Painting the Stencil
Now that we have the stencil on the blank wood piece, we can get ready to paint in the letters on this string art project. I tend to be a messy painter, so I like to add some painter’s tape to cover the areas around the area I will be painting. There is nothing worse than removing the stencil to find that a small bit of paint got on the edge or side of the wood blank.
Squirt a small amount of paint on to a paper plate. Next dab your foam brush into the paint. Now dab that foam brush on to the paper plate. Yes, you heard me right. You want just a little bit of paint on your foam brush. It is better to do two thin layers than to do one thick layer of paint.
Dab the Paint
Do not brush the paint on to the wood blank. Dab it on in an up and down motion. The reason for this is that you do not want to push the paint under the stencil. If you go in an up and down dabbing motion it is less likely that you will accidentally push any paint under the stencil. This is also why you want to make sure that there is a good seal between the stencil and the wood blank. Again, it is better to do two thin layers of paint than try and put one thick layer of paint on. You will want to let the pain thoroughly dry, but while you do that, we can add the nails for the string art portion of the project.
Adding the Nails
Time to grab your hammer and nails. I like to use a pretty decorative nail for this. You can choose a nice gold or silver. Make sure it is a nail that has enough of a head on it to tie the string around it. Use the outline in the stencil as a guide for placing the nails. Make sure your nails are on the inside of the stencil and not going through the vinyl of the stencil.
Continue to place the nails around the outline of the apple. I think that these were space under an inch a part. There is no exact number of nails or spacing. If you do them closer together then you will just have more string to wrap around. Just make sure that they are not too close where you cannot get your fingers in there to work around the nails. Also, make sure that the nails are hammered into the wood well so that they do not wiggle around.
Adding the String
In reality, we are adding the Embroidery Floss at this point not string. Embroidery Floss Art does not have same ring to it as String Art, so I guess that is why people will say string when they are really using embroidery floss.
Tie the red embroidery floss on to the nail at the top of the apple.

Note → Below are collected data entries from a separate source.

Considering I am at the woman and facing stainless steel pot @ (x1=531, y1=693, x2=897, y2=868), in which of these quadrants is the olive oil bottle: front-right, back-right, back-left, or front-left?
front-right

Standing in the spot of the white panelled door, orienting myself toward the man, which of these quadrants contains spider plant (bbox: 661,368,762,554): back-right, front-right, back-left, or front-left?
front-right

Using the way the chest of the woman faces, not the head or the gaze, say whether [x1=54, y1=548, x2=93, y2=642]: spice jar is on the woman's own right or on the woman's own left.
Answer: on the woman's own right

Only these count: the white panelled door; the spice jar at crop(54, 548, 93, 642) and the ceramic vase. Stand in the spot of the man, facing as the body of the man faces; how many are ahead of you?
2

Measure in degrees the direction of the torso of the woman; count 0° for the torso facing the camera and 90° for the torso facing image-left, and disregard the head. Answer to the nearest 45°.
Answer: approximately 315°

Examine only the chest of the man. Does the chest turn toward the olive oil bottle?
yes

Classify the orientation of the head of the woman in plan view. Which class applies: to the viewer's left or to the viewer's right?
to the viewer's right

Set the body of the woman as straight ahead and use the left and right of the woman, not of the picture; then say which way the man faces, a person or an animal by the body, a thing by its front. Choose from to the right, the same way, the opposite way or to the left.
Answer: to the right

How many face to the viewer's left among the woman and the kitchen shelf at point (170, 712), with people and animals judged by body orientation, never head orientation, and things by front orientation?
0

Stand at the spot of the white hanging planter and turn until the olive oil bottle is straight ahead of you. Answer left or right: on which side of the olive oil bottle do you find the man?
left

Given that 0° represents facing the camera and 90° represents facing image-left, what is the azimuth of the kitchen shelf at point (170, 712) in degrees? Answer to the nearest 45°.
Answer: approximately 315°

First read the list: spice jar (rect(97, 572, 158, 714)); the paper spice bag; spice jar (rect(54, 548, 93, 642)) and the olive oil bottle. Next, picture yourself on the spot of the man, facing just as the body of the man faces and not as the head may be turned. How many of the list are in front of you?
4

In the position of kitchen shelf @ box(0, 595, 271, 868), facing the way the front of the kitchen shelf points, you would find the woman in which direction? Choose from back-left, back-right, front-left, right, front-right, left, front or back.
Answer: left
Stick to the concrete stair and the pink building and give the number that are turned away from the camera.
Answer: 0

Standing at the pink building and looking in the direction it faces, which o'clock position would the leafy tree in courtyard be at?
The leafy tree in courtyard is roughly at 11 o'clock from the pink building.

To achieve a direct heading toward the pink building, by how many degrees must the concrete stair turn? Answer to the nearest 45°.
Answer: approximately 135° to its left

I did a double knot and then I cut the string close to the knot. You can turn the knot to kind of tuck it under where all of the string will criss cross around the apple. Now just bring the string down to a nail on the other side of the apple and wind it around the nail. Keep going, criss crossing the string from one end to the other. There is really no right or wrong way to do this. If you want the apple to look more filled in you can go back and forth more often and in different directions.
I ended the red back on the same nail that I started on so that all of my knots would be hidden at the top of the apple.
Once the red is done, do the same process with the brown and green string. You can see in the images above how the apple starts to fill in with each color. When you are done, your project should look like the image below.
Remove the Stencil
Now all that is left to do is to remove the stencil after the paint has fully dried. Peel off slowly. As you peel back sections if you are worried about hitting the nails you could take a pair of scissors and cut the stencil so that you can more easily peel if off around the nails.
Finished String Art Project
You could add a picture hanger to the back of this project, go get a small stand for it like we did. I love how crisp and clear the lettering turned out. This would make a great gift for a teacher.